Table 1 and Table 2 are linear tables while table 3 is a non-linear table.
Step-by-step explanation:
Step 1; If y's value is dependent on the value of x, it is a linear relationship i.e. as the value of x varies, y also varies correspondingly. So x is independent while y is dependent on x i.e. the value of y depends on the value of x. We need to determine if there is a linear relationship between the values of x and y in the given tables.
Step 2; In table 1, the values of y are squares of the values of x i.e. 1² = 1, 2² = 4, 3² = 9, 4² = 16, 5² = 25. So the relationship is y = x². So table 1 is a linear table i.e. values which exist in a linear relationship.
Step 3; In table 2, the values of y are obtained by summing two times the value of x and 4.

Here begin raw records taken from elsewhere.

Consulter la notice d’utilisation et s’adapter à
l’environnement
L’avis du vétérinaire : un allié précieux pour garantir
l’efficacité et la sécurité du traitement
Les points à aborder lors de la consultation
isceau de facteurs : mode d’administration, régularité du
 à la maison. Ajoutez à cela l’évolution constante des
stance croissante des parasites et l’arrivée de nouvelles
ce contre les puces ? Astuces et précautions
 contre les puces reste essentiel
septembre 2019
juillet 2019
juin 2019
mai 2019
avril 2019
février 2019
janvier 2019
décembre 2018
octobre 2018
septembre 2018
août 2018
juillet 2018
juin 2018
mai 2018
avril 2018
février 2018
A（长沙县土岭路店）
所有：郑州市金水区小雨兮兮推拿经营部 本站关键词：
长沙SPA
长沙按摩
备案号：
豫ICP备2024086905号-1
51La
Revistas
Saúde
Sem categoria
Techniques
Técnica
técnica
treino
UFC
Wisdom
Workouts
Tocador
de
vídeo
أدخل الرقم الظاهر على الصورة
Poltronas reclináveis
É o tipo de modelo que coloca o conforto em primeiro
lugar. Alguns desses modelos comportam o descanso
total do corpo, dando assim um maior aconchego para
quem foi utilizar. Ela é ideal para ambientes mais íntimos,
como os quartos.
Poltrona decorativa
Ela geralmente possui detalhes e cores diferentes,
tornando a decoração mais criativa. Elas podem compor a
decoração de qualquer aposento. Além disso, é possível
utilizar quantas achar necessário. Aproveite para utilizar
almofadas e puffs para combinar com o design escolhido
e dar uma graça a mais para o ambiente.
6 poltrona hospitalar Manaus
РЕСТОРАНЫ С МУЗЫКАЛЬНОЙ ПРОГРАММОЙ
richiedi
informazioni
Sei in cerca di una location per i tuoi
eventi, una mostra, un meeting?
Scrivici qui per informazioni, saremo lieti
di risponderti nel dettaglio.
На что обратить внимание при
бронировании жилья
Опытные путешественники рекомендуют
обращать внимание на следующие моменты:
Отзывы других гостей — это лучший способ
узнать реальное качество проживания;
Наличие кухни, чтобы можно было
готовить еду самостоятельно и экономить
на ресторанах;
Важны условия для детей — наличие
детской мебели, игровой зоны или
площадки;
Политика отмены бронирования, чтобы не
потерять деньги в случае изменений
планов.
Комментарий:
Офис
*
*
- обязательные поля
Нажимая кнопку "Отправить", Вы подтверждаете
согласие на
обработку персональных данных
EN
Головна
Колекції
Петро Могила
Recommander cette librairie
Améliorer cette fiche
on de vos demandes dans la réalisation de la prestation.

when x = 1, y = 2(1) + 4 = 6,
when x = 2, y = 2(2) + 4 = 8,
when x = 3, y = 2(3) + 4 = 10,
when x = 4, y = 2(4) + 4 = 12,
when x = 5, y = 2(5) + 4 = 14.
So y = 2x + 4, so table 2 is also a linear table.
Step 4; There is no relationship between the values of y and x. For the negative values of x, y = -x while for positive values of x, y = x, there is no constant relationship between the values of y and x. So table 3 is a non-linear table.